### RECORDS SHOWN

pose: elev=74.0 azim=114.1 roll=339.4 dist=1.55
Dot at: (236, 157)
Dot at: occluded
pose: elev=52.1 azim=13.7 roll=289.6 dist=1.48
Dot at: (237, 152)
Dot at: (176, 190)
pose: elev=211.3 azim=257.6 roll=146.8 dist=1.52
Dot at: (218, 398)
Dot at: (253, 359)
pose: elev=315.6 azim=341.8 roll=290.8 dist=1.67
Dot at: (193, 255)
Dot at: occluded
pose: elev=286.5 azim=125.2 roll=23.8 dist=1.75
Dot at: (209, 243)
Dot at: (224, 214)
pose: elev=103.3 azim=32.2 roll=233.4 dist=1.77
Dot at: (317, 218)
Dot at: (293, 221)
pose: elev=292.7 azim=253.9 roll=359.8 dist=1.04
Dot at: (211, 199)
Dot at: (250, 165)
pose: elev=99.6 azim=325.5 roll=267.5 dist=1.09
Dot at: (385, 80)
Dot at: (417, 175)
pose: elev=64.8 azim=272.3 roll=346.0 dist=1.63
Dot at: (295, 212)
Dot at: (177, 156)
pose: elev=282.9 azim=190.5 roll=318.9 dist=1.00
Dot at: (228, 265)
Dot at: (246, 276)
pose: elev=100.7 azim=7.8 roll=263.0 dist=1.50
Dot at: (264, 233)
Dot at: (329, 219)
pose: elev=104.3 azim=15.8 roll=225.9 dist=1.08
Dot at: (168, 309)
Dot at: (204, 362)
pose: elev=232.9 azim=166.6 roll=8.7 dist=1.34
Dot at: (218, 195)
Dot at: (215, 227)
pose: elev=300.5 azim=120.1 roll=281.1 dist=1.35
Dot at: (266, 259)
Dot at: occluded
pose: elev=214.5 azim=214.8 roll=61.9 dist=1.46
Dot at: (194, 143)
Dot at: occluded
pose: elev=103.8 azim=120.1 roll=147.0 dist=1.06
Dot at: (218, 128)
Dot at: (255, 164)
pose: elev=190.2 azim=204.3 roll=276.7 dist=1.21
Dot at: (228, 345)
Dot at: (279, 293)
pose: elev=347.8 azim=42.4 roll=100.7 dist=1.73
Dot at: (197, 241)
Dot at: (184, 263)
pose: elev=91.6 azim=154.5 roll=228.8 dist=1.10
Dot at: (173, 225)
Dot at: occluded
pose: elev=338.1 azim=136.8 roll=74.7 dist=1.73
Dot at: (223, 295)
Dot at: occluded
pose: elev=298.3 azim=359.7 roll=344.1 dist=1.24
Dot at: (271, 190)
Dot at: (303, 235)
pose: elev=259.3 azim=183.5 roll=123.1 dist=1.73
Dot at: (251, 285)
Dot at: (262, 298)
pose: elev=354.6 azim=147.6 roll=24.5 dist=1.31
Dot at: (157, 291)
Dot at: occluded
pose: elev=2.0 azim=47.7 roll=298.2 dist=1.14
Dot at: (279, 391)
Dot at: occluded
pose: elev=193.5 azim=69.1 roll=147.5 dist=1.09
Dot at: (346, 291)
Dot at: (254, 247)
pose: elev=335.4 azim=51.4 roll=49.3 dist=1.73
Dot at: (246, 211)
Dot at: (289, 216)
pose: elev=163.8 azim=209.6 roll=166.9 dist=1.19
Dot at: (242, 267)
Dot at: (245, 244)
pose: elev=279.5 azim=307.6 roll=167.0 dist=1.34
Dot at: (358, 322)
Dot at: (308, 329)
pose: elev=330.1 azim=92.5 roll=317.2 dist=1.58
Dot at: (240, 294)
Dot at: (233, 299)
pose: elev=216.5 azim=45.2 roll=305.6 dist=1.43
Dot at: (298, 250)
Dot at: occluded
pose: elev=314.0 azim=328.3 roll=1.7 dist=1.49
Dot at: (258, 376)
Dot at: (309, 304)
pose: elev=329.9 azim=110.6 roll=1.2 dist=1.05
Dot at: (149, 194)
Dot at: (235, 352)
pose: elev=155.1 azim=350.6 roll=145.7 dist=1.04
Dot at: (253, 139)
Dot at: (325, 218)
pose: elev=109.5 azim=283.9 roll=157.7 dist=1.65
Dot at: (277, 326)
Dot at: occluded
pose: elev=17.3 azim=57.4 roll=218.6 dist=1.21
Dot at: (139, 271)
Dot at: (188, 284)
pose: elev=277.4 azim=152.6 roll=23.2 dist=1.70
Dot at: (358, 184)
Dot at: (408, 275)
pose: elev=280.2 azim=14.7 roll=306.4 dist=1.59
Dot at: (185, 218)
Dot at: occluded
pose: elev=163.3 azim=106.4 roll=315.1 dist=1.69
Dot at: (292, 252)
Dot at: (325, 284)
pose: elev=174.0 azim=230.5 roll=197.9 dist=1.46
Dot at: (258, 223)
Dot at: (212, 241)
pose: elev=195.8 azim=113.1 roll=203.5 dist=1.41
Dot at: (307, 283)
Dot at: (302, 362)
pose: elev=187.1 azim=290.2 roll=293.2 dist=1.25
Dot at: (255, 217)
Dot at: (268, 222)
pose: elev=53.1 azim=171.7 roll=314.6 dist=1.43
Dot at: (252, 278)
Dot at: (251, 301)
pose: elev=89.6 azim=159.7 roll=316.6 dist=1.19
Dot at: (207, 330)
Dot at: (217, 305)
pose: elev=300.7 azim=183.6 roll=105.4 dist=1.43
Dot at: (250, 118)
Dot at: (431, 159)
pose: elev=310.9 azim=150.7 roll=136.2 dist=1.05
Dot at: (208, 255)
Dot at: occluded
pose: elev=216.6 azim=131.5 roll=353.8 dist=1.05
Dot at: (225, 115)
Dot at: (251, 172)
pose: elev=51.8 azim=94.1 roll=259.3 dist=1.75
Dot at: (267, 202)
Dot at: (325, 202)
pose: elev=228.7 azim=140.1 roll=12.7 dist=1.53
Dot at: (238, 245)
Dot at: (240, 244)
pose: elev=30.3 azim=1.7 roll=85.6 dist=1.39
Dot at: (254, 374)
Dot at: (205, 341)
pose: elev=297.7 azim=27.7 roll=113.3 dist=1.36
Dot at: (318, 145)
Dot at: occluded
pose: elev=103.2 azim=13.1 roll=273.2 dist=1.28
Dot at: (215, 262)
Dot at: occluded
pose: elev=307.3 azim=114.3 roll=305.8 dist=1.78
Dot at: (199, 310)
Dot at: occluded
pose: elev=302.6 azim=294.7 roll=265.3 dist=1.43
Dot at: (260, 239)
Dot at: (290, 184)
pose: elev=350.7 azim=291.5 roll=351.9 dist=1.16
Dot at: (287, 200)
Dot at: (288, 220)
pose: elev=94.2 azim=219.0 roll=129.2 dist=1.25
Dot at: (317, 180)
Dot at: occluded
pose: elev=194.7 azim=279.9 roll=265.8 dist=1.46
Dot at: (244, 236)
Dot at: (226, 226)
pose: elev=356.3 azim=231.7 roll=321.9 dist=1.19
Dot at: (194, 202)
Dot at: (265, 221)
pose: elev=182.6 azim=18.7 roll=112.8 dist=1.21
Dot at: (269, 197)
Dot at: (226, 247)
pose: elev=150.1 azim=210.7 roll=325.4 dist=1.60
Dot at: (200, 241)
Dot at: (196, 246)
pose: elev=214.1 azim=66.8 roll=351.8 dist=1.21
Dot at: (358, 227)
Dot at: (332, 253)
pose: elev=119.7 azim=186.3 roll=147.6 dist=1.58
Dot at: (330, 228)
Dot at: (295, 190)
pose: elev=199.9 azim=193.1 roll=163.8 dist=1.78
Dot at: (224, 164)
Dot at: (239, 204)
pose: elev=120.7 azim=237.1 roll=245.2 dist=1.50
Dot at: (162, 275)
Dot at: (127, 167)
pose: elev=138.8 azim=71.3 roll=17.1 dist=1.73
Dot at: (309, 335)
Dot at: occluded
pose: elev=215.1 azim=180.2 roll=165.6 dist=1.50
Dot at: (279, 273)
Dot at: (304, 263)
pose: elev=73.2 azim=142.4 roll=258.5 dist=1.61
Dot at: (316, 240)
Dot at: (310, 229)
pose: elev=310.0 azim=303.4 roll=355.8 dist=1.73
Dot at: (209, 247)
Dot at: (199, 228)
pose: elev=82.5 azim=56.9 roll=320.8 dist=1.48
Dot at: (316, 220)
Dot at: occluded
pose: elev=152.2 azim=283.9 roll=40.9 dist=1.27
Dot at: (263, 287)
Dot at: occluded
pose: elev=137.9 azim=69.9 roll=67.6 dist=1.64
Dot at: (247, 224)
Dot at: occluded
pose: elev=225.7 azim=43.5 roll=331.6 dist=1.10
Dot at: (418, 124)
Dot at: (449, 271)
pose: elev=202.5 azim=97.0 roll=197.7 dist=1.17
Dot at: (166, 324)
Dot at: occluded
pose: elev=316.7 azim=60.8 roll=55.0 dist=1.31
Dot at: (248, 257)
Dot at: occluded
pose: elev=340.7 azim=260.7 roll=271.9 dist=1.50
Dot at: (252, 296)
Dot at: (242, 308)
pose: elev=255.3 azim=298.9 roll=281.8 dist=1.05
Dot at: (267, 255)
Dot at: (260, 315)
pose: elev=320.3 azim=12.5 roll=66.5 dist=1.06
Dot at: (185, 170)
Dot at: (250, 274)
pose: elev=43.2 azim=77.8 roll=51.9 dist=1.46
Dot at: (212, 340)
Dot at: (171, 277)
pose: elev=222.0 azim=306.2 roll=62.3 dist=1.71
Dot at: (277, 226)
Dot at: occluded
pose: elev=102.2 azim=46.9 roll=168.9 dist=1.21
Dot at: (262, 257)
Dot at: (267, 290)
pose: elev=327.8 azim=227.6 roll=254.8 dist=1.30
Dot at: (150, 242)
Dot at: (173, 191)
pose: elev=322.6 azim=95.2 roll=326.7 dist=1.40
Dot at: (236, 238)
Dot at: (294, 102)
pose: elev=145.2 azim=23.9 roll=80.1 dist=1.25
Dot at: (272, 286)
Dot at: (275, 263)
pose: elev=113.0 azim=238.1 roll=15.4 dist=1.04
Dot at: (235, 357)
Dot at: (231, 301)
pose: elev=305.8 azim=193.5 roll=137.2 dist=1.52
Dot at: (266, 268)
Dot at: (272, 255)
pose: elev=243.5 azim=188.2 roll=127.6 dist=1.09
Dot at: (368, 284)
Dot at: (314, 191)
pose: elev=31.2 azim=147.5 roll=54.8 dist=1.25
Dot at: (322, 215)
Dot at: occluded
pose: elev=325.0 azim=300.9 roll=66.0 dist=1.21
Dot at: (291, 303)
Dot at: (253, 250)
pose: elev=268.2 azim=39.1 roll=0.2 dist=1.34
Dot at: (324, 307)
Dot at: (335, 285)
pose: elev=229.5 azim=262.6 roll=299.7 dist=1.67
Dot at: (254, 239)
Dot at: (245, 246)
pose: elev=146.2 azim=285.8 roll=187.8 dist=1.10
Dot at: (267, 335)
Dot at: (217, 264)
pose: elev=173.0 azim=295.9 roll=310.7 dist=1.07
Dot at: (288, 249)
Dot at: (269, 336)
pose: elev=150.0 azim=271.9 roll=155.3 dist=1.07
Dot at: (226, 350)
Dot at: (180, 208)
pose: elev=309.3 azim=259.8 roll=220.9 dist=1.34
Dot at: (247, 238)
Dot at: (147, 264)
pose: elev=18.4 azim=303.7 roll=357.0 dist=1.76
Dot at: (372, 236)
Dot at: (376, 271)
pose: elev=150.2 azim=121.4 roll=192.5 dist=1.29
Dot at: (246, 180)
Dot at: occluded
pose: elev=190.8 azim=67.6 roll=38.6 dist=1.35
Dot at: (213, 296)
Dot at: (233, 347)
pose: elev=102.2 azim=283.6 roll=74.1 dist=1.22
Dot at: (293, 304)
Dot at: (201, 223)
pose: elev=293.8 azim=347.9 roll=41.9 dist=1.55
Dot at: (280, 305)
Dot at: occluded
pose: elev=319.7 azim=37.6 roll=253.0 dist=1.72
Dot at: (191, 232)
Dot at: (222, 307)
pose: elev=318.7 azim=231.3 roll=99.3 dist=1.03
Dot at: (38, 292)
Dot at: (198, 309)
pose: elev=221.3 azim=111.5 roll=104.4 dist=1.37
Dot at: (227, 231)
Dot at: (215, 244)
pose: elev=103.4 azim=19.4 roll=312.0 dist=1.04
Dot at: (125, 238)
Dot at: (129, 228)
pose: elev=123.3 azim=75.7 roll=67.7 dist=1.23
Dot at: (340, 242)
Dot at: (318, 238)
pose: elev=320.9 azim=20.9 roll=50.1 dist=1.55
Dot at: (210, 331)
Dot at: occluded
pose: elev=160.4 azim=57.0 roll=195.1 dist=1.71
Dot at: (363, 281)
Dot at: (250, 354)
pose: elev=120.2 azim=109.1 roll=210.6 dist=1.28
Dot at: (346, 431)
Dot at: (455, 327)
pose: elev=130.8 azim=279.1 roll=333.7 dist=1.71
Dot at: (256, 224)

### PROBLEM
Copy the material verbatim, from the line holding "pose: elev=307.3 azim=114.3" through the line holding "Dot at: (288, 220)", both lines included.

### SOLVED EXERCISE
pose: elev=307.3 azim=114.3 roll=305.8 dist=1.78
Dot at: (199, 310)
Dot at: occluded
pose: elev=302.6 azim=294.7 roll=265.3 dist=1.43
Dot at: (260, 239)
Dot at: (290, 184)
pose: elev=350.7 azim=291.5 roll=351.9 dist=1.16
Dot at: (287, 200)
Dot at: (288, 220)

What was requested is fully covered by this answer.